Hey, Did I Do That? The Difference between Correlation and Causation
It is relatively easy to identify relationships between data points. However, the presence of a relationship does not imply that the data points or events caused each other. The idea that correlation implies causation is a common fallacy that not only occurs with analytics, but in business decisions, academic research, and media stories. Think for a moment – Have you ever read an article or saw a news story where the conclusion did not sit right? There was probably an assumption about an effect as a result of other facts being related.
Consider this analogy. In a particular city, research showed a strong, positive relationship between ice cream sales and crime. When sales went up, so did crime and vice versa. Does this mean that buying ice cream causes crime? Or is there some other factor involved, such as weather or time? People purchase more ice cream in warmer months. People are also outside more in warmer months with their homes unattended for longer periods of time. If you incorrectly assume that ice cream causes crime, would you stop the sale of ice cream in order to combat crime? As a result of other variables and incomplete context, it is difficult to justify a causal reaction between ice cream and crime.
What is Correlation and Causation?
To understand the difference between correlation and causation, let’s start with the definitions.
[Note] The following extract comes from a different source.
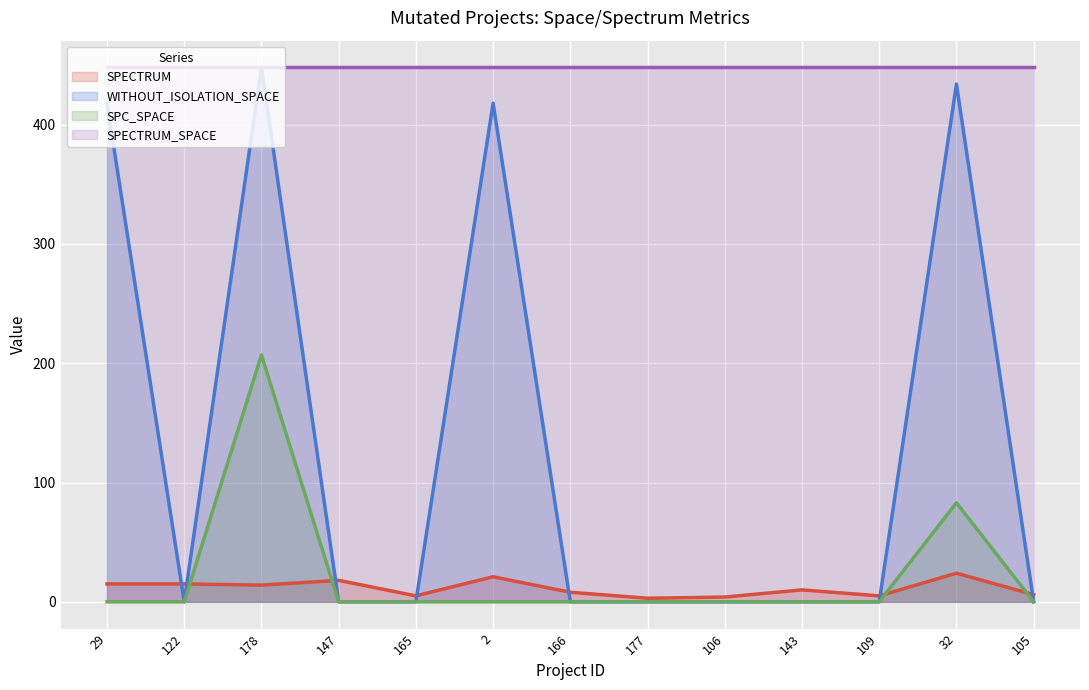

How many interior local valleys does the WITHOUT_ISOLATION_SPACE series have?

1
Correlation indicates a relationship between two variables, usually found in statistics. The most common form or correlation is Pearson’s product moment, which produces a coefficient “r” that describes the strength and direction of a linear relationship between two variables. For example, there may be a strong, positive relationship between email sends and site visits as a result of r=.93.
A cause is an act that occurs in such a way that something happens as a result. For example, my act of opening and clicking on an email link caused me to go to a website. An assumption may be made that because I received the email, I went to the website, but how do you really know that email caused me to go to the site without asking me? Is it not possible for me to go to the website without clicking on an email link? Sure it is.
Acting on Correlation
Correlation may not indicate causation, but it can lead to action. Consider the marketing analyst that finds a strong correlation between site searches and revenue. To increase revenue, do we drive visitors to the search page on our site? Maybe, but what if visitors go to the site search page because they are frustrated and can’t find the product they want to purchase? Do we want to increase frustration?
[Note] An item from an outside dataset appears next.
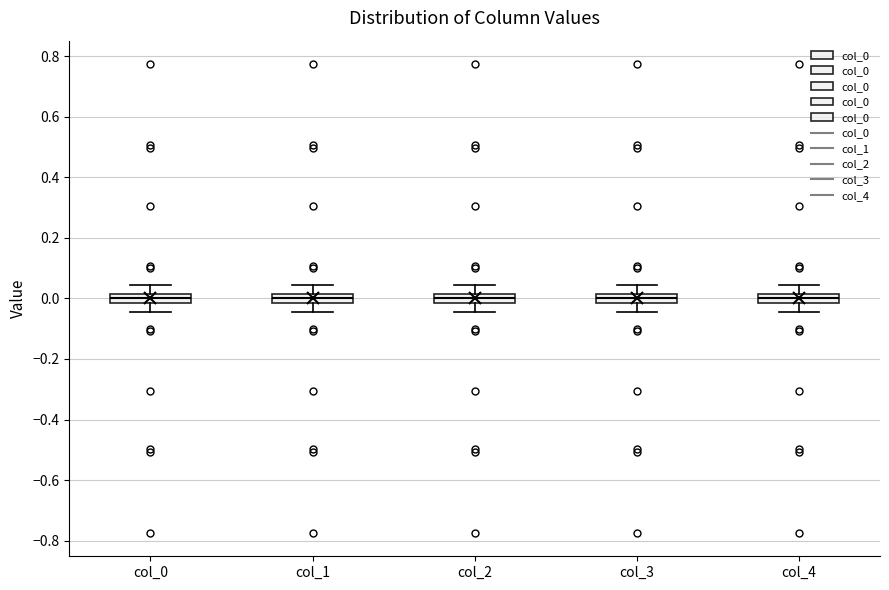

Where is the lower edge of the box for col_1 on the y-axis? The values are not printed on the chart, so give them approximately, as read against the axis.

-0.02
So what good is correlation if you are telling me I can’t assume causation? Correlation gives you a strong starting point for further testing and optimization. Since we know there is a relationship between site search and revenue, we can now look at why. Through additional analysis, A/B tests, and customer surveys, we can better understand the relationship, context, and impact that our decisions will have on other factors.
Before diving into analysis, ask yourself “Why?” What is the business question and what value can be derived from my analysis? An important follow-up task is to consider the ability to take action and realize the value. As we get closer to understanding our target audience and what causes desired outcomes, remember the work is not finished until we act.